■ What to do ■
Read the listing and extract each line that includes the word "your".

*** Begin section ***

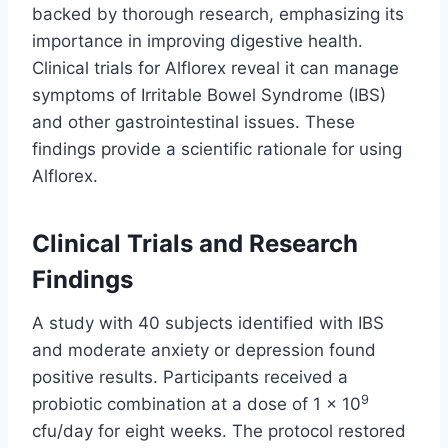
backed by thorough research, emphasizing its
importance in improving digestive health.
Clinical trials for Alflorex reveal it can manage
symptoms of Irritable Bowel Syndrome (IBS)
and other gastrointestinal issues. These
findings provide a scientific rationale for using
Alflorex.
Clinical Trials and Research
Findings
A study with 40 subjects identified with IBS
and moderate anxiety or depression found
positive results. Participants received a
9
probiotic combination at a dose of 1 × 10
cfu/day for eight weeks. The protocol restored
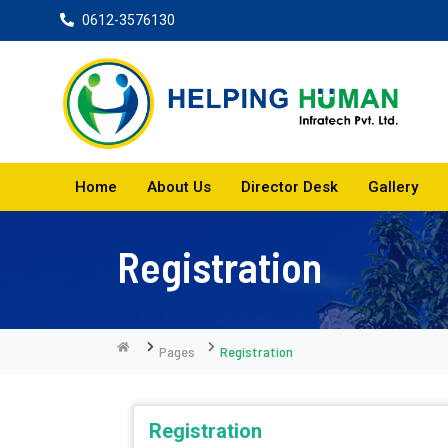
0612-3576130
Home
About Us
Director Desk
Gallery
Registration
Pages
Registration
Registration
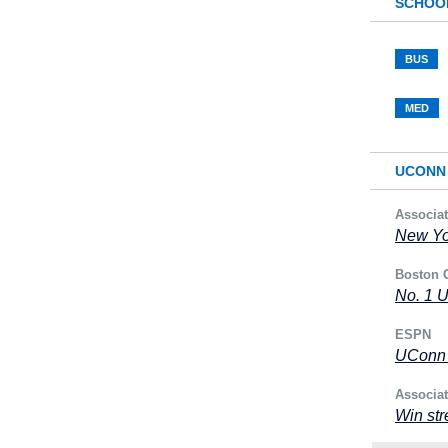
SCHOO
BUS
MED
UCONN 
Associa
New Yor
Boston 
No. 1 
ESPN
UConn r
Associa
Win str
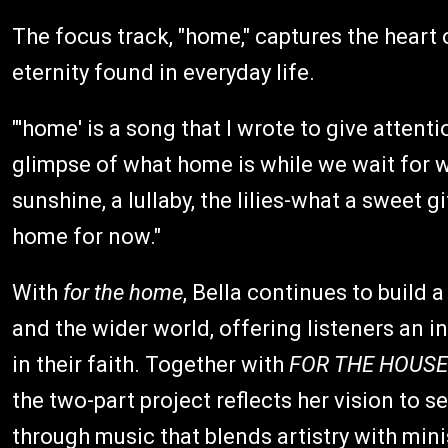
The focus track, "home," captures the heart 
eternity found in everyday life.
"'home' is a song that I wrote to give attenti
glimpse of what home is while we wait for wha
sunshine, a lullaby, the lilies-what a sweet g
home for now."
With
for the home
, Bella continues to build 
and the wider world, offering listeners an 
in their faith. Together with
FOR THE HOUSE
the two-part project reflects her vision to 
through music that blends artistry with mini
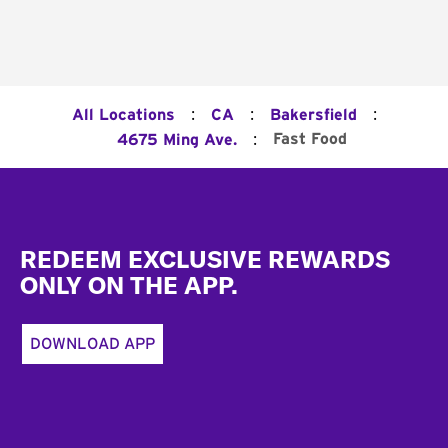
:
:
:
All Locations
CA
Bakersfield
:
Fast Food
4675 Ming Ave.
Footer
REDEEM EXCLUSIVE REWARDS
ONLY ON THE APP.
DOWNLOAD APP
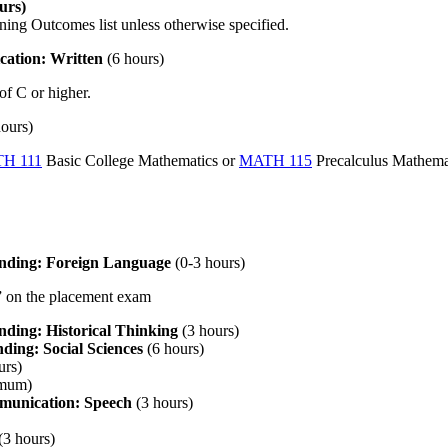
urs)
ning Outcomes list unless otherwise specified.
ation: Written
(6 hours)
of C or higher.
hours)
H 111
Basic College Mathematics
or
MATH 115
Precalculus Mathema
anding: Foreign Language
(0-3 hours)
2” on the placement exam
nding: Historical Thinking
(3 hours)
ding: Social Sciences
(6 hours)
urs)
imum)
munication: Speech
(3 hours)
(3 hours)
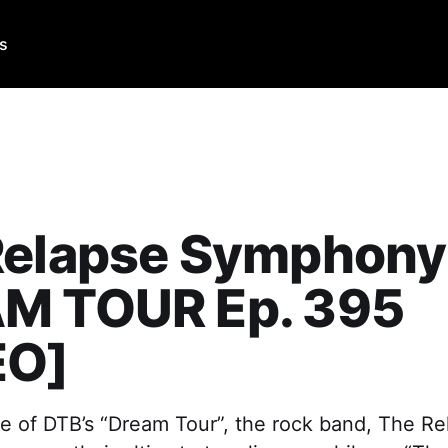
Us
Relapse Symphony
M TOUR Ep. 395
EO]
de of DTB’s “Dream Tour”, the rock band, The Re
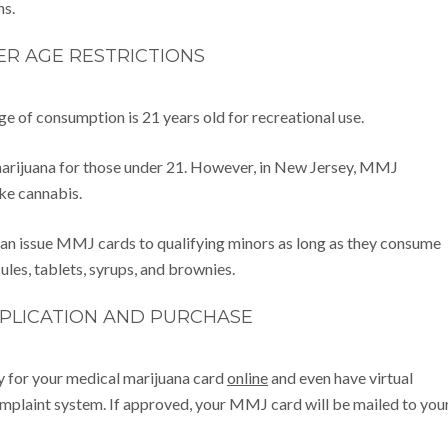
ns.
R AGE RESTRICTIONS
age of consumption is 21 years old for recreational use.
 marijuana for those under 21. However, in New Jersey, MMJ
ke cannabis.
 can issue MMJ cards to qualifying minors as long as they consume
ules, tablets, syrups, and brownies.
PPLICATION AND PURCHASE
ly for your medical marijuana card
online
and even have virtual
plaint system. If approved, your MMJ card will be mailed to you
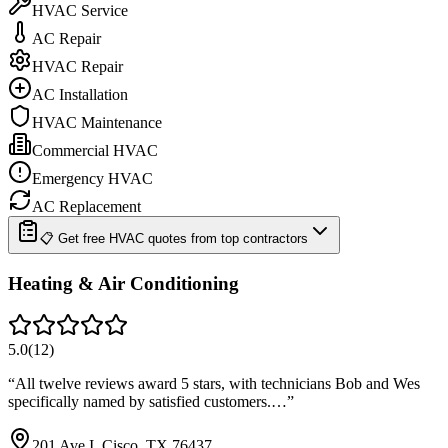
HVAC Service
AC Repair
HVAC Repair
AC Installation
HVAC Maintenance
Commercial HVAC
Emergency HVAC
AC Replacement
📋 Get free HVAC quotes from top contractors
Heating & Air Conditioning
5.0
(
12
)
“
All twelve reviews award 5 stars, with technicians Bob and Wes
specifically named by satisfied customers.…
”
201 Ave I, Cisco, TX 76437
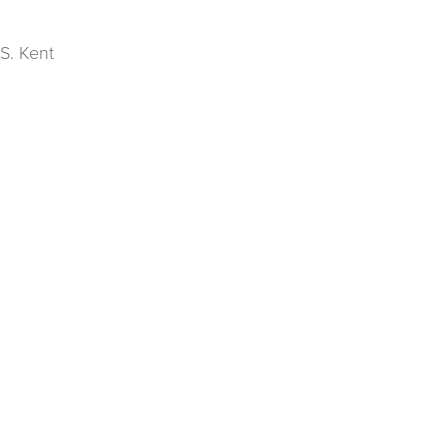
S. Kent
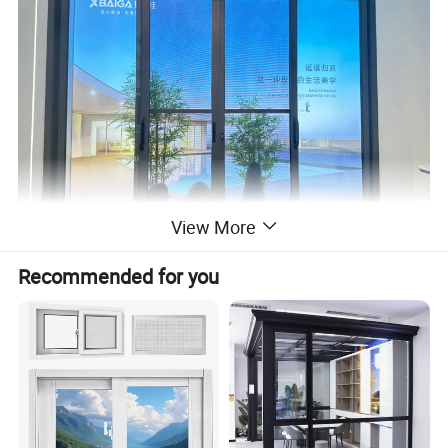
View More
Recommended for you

*** End section ***

■ Task output ■
ly for your medical marijuana card
plaint system. If approved, your MMJ card will be mailed to you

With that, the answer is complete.